Robathin v. Österreich
Erneut musste sich der EGMR mit Fragen um die strafprozessuale Durchsuchung von Anwaltskanzleien befassen (EGMR Nr. 30457/06 vom 03.10.2012, Robathin c. Austria; auch in: HRRS 10/2012, 402 f.), diesmal in der Konstellation, dass einer der Anwälte der durchsuchten Kanzlei beschuldigt war.
Karsten Gaede hat den Entscheid in der Online-Zeitschrift HRRS bearbeitet und in folgenden Leitsätzen zusammengefasst:
1. Auch auf der Basis einer richterlichen Anordnung, der ein tragfähiger Tatverdacht zugrunde liegt, verstoßen die Durchsuchung einer Anwaltskanzlei und die in ihr stattfindenden Beschlagnahmen gegen Art. 8 EMRK, wenn die Durchsuchungsanordnung keine hinreichende Begründung dafür angibt, weshalb sie trotz eines auf Kontakte zu zwei Personen beschränkten Tatverdachts eine vollständige Kopie aller vorhandenen elektronischen Daten des verdächtigten Rechtsanwalts veranlasst.
2. Wird durch die Durchsuchung einer Anwaltskanzlei in das Recht auf die Vertraulichkeit der Korrespondenz eingegriffen, muss diese Maßnahme in einer demokratischen Gesellschaft strikt erforderlich sein.
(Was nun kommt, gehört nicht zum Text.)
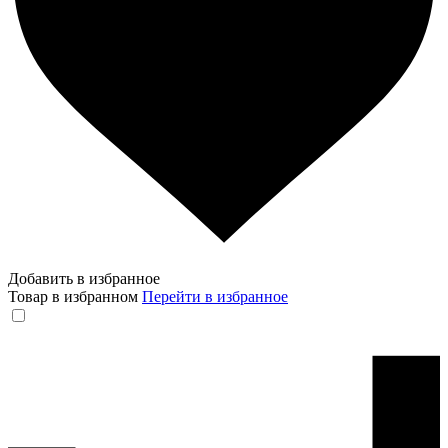
Добавить в избранное
Товар в избранном
Перейти в избранное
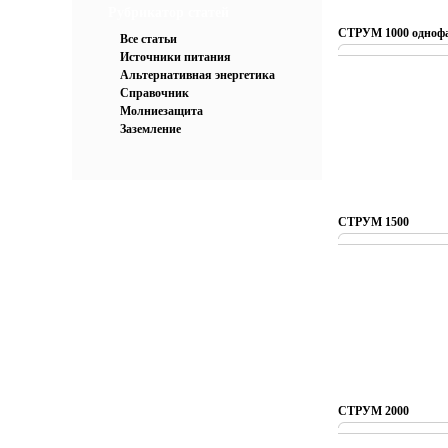
Рубрикатор статей
СТРУМ 1000 однофа
Все статьи
Источники питания
Альтернативная энергетика
Справочник
Молниезащита
Заземление
СТРУМ 1500
СТРУМ 2000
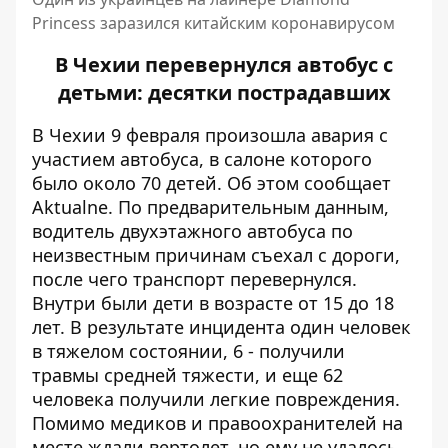
Princess заразился китайским коронавирусом
В Чехии перевернулся автобус с
детьми: десятки пострадавших
В Чехии 9 февраля произошла авария с
участием автобуса, в салоне которого
было около 70 детей. Об этом сообщает
Aktualne
. По предварительным данным,
водитель двухэтажного автобуса по
неизвестным причинам съехал с дороги,
после чего транспорт перевернулся.
Внутри были дети в возрасте от 15 до 18
лет. В результате инцидента один человек
в тяжелом состоянии, 6 - получили
травмы средней тяжести, и еще 62
человека получили легкие повреждения.
Помимо медиков и правоохранителей на
месте ждали вертолет, но ему не удалось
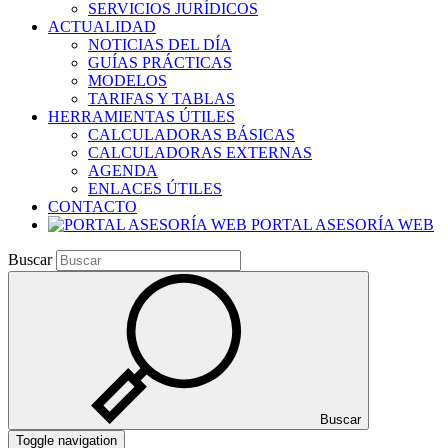
SERVICIOS JURÍDICOS
ACTUALIDAD
NOTICIAS DEL DÍA
GUÍAS PRÁCTICAS
MODELOS
TARIFAS Y TABLAS
HERRAMIENTAS ÚTILES
CALCULADORAS BÁSICAS
CALCULADORAS EXTERNAS
AGENDA
ENLACES ÚTILES
CONTACTO
PORTAL ASESORÍA WEB
Buscar
Buscar
Toggle navigation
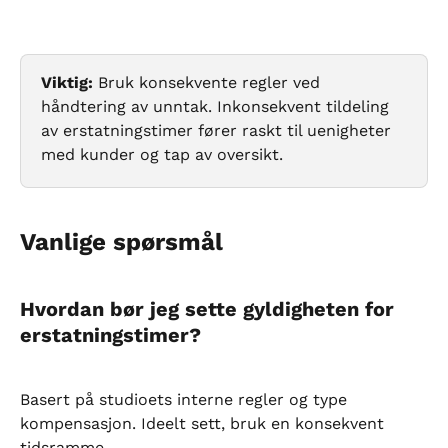
Viktig:
 Bruk konsekvente regler ved 
håndtering av unntak. Inkonsekvent tildeling 
av erstatningstimer fører raskt til uenigheter 
med kunder og tap av oversikt.
Vanlige spørsmål
Hvordan bør jeg sette gyldigheten for 
erstatningstimer?
Basert på studioets interne regler og type 
kompensasjon. Ideelt sett, bruk en konsekvent 
tidsramme.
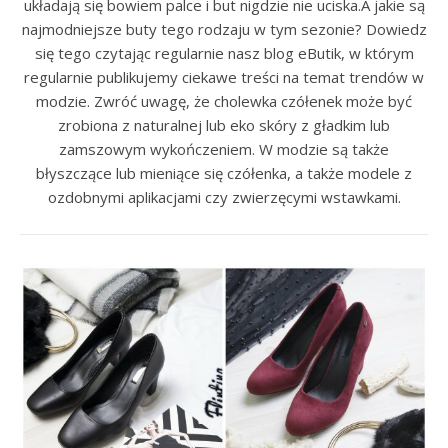
układają się bowiem palce i but nigdzie nie uciska.A jakie są
najmodniejsze buty tego rodzaju w tym sezonie? Dowiedz
się tego czytając regularnie nasz blog eButik, w którym
regularnie publikujemy ciekawe treści na temat trendów w
modzie. Zwróć uwagę, że cholewka czółenek może być
zrobiona z naturalnej lub eko skóry z gładkim lub
zamszowym wykończeniem. W modzie są także
błyszczące lub mieniące się czółenka, a także modele z
ozdobnymi aplikacjami czy zwierzęcymi wstawkami.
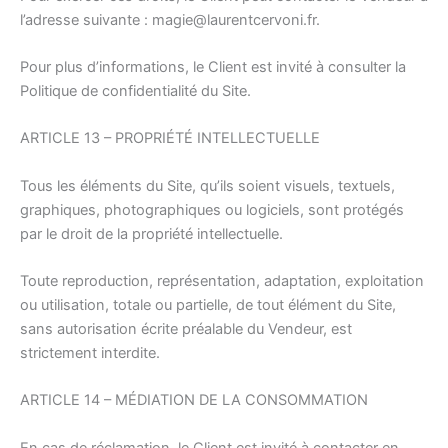
l’adresse suivante : magie@laurentcervoni.fr.
Pour plus d’informations, le Client est invité à consulter la
Politique de confidentialité du Site.
ARTICLE 13 – PROPRIÉTÉ INTELLECTUELLE
Tous les éléments du Site, qu’ils soient visuels, textuels,
graphiques, photographiques ou logiciels, sont protégés
par le droit de la propriété intellectuelle.
Toute reproduction, représentation, adaptation, exploitation
ou utilisation, totale ou partielle, de tout élément du Site,
sans autorisation écrite préalable du Vendeur, est
strictement interdite.
ARTICLE 14 – MÉDIATION DE LA CONSOMMATION
En cas de réclamation, le Client est invité à contacter en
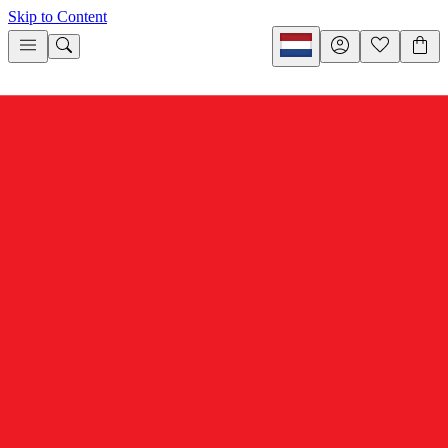
Skip to Content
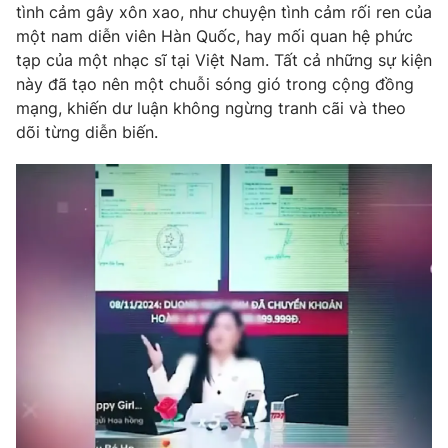
Phim VTV
tình cảm gây xôn xao, như chuyện tình cảm rối ren của
Giải trí
một nam diễn viên Hàn Quốc, hay mối quan hệ phức
Hậu trường
tạp của một nhạc sĩ tại Việt Nam. Tất cả những sự kiện
Điện ảnh
Đời sống
này đã tạo nên một chuỗi sóng gió trong cộng đồng
Nhân vật
Âm nhạc
mạng, khiến dư luận không ngừng tranh cãi và theo
Du lịch
Khán giả
dõi từng diễn biến.
Giáo dục
Sao
Làm đẹp
Giải sao mai
Tuyển sinh
Công nghệ
Chất lượng cuộc sống
Học trực tuyến
Hitech Công nghệ tương lai
Giao lưu trực tuyến
Sản phẩm
Lịch phát sóng
Thị trường
Tư vấn
Chuyên mục khác
Emagazine
Podcast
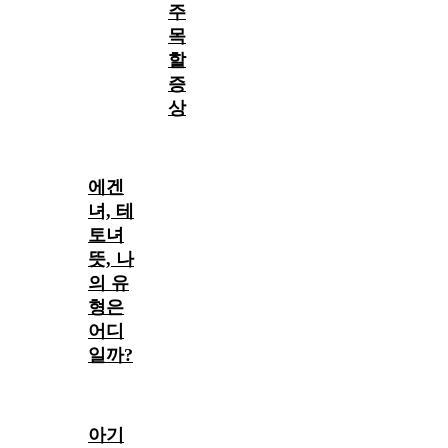
주
목
할
증
상
에겐
녀, 테
토녀
뜻, 나
의 유
형은
어디
일까?
아기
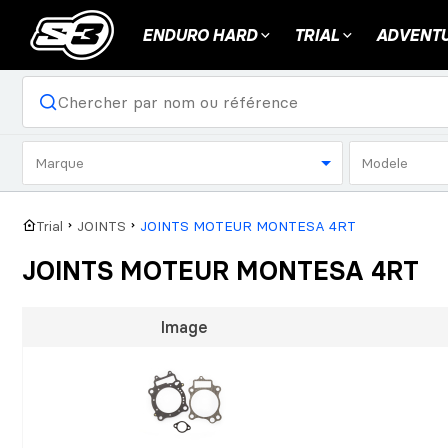
ENDURO HARD
TRIAL
ADVENTU
Marque
Modele
Trial
JOINTS
JOINTS MOTEUR MONTESA 4RT
JOINTS MOTEUR MONTESA 4RT
Image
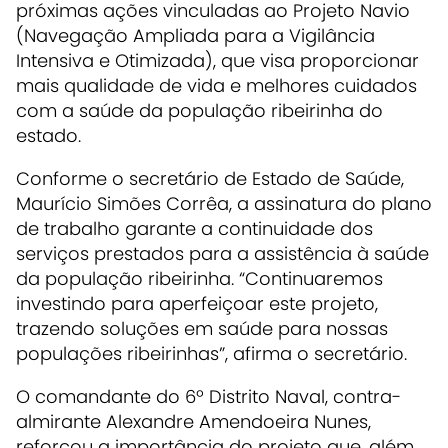
próximas ações vinculadas ao Projeto Navio
(Navegação Ampliada para a Vigilância
Intensiva e Otimizada), que visa proporcionar
mais qualidade de vida e melhores cuidados
com a saúde da população ribeirinha do
estado.
Conforme o secretário de Estado de Saúde,
Maurício Simões Corrêa, a assinatura do plano
de trabalho garante a continuidade dos
serviços prestados para a assistência à saúde
da população ribeirinha. “Continuaremos
investindo para aperfeiçoar este projeto,
trazendo soluções em saúde para nossas
populações ribeirinhas”, afirma o secretário.
O comandante do 6º Distrito Naval, contra-
almirante Alexandre Amendoeira Nunes,
reforçou a importância do projeto que, além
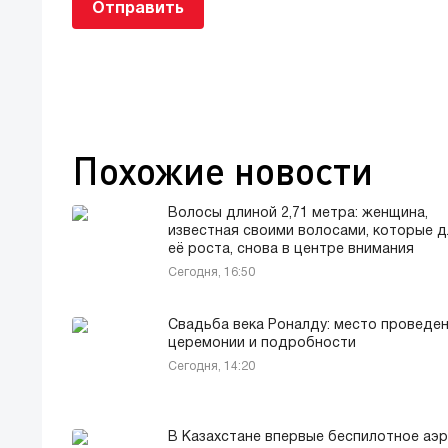
Отправить
Похожие новости
Волосы длиной 2,71 метра: женщина,
известная своими волосами, которые 
её роста, снова в центре внимания
Сегодня, 16:50
Свадьба века Роналду: место проведе
церемонии и подробности
Сегодня, 14:20
В Казахстане впервые беспилотное аэ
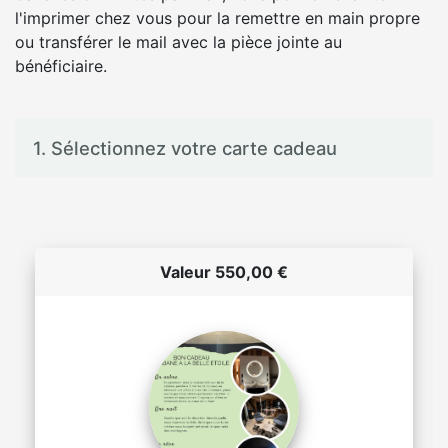
l'imprimer chez vous pour la remettre en main propre
ou transférer le mail avec la pièce jointe au
bénéficiaire.
1. Sélectionnez votre carte cadeau
Valeur 550,00 €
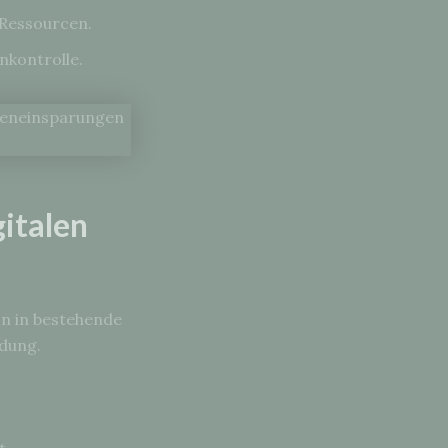
 Ressourcen.
nkontrolle.
italen
on in bestehende
ndung.
t.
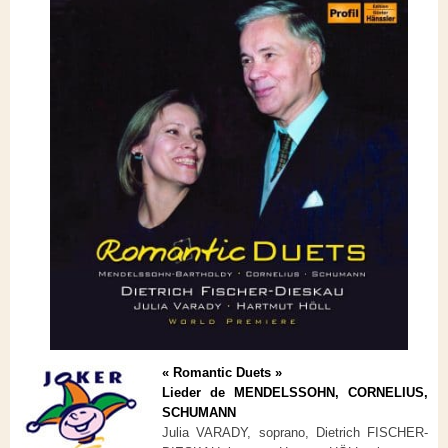
« Romantic Duets »
Lieder de MENDELSSOHN, CORNELIUS,
SCHUMANN
Julia VARADY, soprano, Dietrich FISCHER-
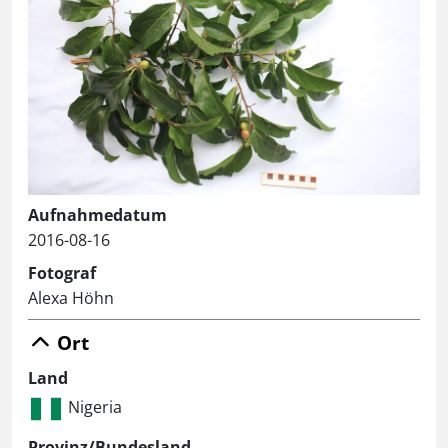
Aufnahmedatum
2016-08-16
Fotograf
Alexa Höhn
Ort
Land
Nigeria
Provinz/Bundesland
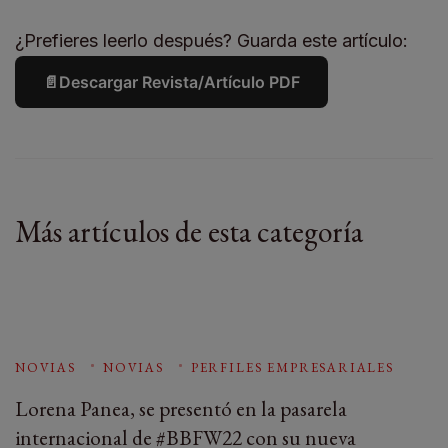
¿Prefieres leerlo después? Guarda este artículo:
📄
Descargar Revista/Artículo PDF
Más artículos de esta categoría
NOVIAS
NOVIAS
PERFILES EMPRESARIALES
Lorena Panea, se presentó en la pasarela
internacional de #BBFW22 con su nueva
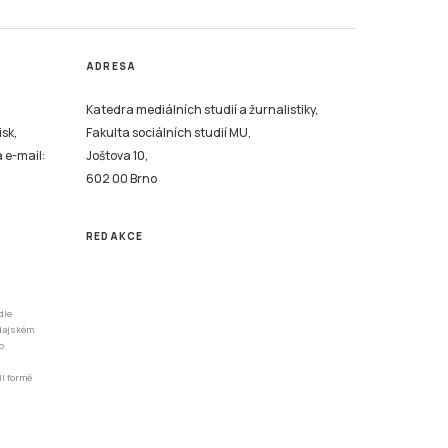
ADRESA
Katedra mediálních studií a žurnalistiky,
isk,
Fakulta sociálních studií MU,
a e-mail:
Joštova 10,
602 00 Brno
REDAKCE
dle
odajském
o
li formě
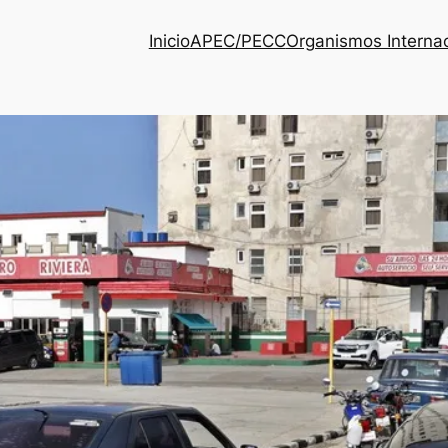
Inicio
APEC/PECC
Organismos Interna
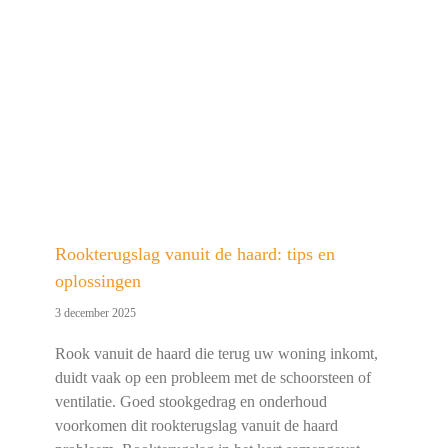
Rookterugslag vanuit de haard: tips en
oplossingen
3 december 2025
Rook vanuit de haard die terug uw woning inkomt,
duidt vaak op een probleem met de schoorsteen of
ventilatie. Goed stookgedrag en onderhoud
voorkomen dit rookterugslag vanuit de haard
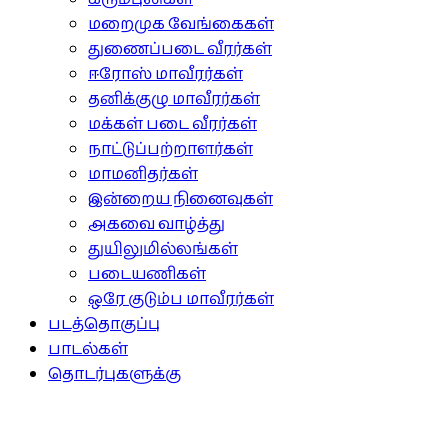
மறைமுக வேங்கைகள்
துணைப்படை வீரர்கள்
ஈரோஸ் மாவீரர்கள்
தனிக்குழு மாவீரர்கள்
மக்கள் படை வீரர்கள்
நாட்டுப்பற்றாளர்கள்
மாமனிதர்கள்
இன்றைய நினைவுகள்
அகவை வாழ்த்து
துயிலுமில்லங்கள்
படையணிகள்
ஒரே குடும்ப மாவீரர்கள்
படத்தொகுப்பு
பாடல்கள்
தொடர்புகளுக்கு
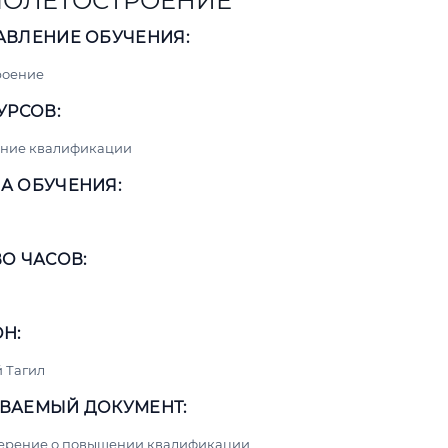
ОЛЕТОСТРОЕНИЕ
АВЛЕНИЕ ОБУЧЕНИЯ:
роение
УРСОВ:
ние квалификации
А ОБУЧЕНИЯ:
О ЧАСОВ:
Н:
 Тагил
ВАЕМЫЙ ДОКУМЕНТ:
верение о повышении квалификации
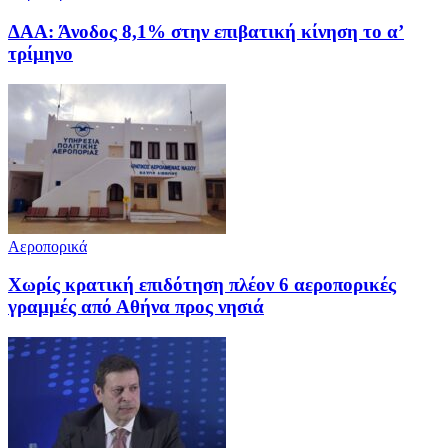
ΔΑΑ: Άνοδος 8,1% στην επιβατική κίνηση το α’
τρίμηνο
Αεροπορικά
Χωρίς κρατική επιδότηση πλέον 6 αεροπορικές
γραμμές από Αθήνα προς νησιά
Es müssen adäquate und effektive Schutzinstrumente eingreifen, die vor Missbrauch und Willkür schützen. In die Prüfung der Verhältnismäßigkeit ist insbesondere einzubeziehen, ob die Durchsuchung auf einer richterlichen Anordnung und auf einem tragfähigen Verdacht beruht, ob die Reichweite der Anordnung angemessen begrenzt wurde und ob – im Fall der Durchsuchung einer Anwaltskanzlei – ein unabhängiger Beobachter anwesend war, der für den Schutz von Material eintreten konnte, das der anwaltlichen Verschwiegenheitspflicht unterliegt.
3. Ob ein tragfähiger Verdacht vorliegt, ist nach den zum Zeitpunkt der Entscheidung vorliegenden Informationen zu beurteilen. Ein späterer Freispruch des verdächtigten Rechtsanwalts macht einen zuvor bestehenden Verdacht nicht im Nachhinein unzureichend.